80.

En ce temps-là, le culturisme n’était pas encore très répandu. Chaque fois que j’allais chercher les cigares du paternel ou son tabac à chiquer, je feuilletais Joe Weider’s Muscle Builder, jusqu’à ce que la vieille peau qui tenait le magasin me demande de circuler. Les minettes en bikini pendues aux bras des gorilles musclés donnaient à réfléchir. Avec mon corps malingre et souffreteux, pas étonnant qu’aucune fille ne fasse attention à moi. La lavette à qui on jetait du sable à la gueule sur la plage ? C’était moi !

Puisque j’avais un travail je me suis inscrit à l’YMCA, dans le centre, pour quinze dollars par an. Dans la salle de musculation, on trouvait toutes les machines que j’avais vues dans les magazines. Ce n’était pas trop compliqué de s’y rendre en bus, il n’y avait que deux changements.

Mais j’avais beau me démener comme un malade, mon thorax restait désespérément plat.

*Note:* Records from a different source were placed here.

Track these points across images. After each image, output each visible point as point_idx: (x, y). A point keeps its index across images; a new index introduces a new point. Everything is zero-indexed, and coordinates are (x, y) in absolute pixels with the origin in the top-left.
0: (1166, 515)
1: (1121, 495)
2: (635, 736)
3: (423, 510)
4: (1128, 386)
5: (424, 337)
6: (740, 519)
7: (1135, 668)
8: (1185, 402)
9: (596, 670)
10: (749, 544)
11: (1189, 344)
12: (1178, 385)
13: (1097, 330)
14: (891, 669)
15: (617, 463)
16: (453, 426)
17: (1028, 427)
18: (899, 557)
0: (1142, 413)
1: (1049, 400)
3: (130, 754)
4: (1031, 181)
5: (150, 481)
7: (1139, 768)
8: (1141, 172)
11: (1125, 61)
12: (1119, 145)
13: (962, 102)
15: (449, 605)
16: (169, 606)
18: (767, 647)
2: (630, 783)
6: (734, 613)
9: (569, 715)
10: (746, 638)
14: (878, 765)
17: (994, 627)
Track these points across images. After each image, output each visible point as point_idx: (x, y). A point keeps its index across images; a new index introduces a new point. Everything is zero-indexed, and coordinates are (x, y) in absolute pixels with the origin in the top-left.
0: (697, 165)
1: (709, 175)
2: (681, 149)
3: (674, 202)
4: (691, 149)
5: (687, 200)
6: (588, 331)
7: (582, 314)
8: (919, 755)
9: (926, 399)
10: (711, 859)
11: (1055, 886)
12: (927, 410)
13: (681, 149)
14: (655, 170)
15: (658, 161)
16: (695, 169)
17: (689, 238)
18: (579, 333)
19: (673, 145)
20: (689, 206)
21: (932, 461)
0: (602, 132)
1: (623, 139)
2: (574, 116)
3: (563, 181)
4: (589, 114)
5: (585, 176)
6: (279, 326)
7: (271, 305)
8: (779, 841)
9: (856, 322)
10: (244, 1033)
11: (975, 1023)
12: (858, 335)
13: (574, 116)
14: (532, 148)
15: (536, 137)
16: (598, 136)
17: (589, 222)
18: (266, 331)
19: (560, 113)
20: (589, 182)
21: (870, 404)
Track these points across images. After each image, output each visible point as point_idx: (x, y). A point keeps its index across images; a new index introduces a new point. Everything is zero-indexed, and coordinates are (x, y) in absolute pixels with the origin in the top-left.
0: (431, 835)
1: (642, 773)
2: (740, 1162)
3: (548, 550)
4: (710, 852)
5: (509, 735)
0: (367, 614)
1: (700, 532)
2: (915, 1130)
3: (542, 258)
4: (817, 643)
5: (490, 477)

Quoi que je mange, quoi que je soulève, je ressemblais toujours à un thermomètre. Entre les heures d’esclavage chez Gino’s et mes entraînements vigoureux, je perdais du poids au lieu d’en gagner.

Néanmoins, je persistais. Les gars de la salle entretenaient la flamme. Ils étaient bien plus vieux que moi, la vingtaine ou la trentaine, tous bâtis comme Monsieur Amérique. À l’YMCA, on trouvait soit des grandes brutes viriles soit des tapettes. Sam Contini faisait partie des mâles. Les bons jours, il soulevait près de cent quarante kilos en développé couché, quarante-cinq en flexion des biceps et cent soixante en squat.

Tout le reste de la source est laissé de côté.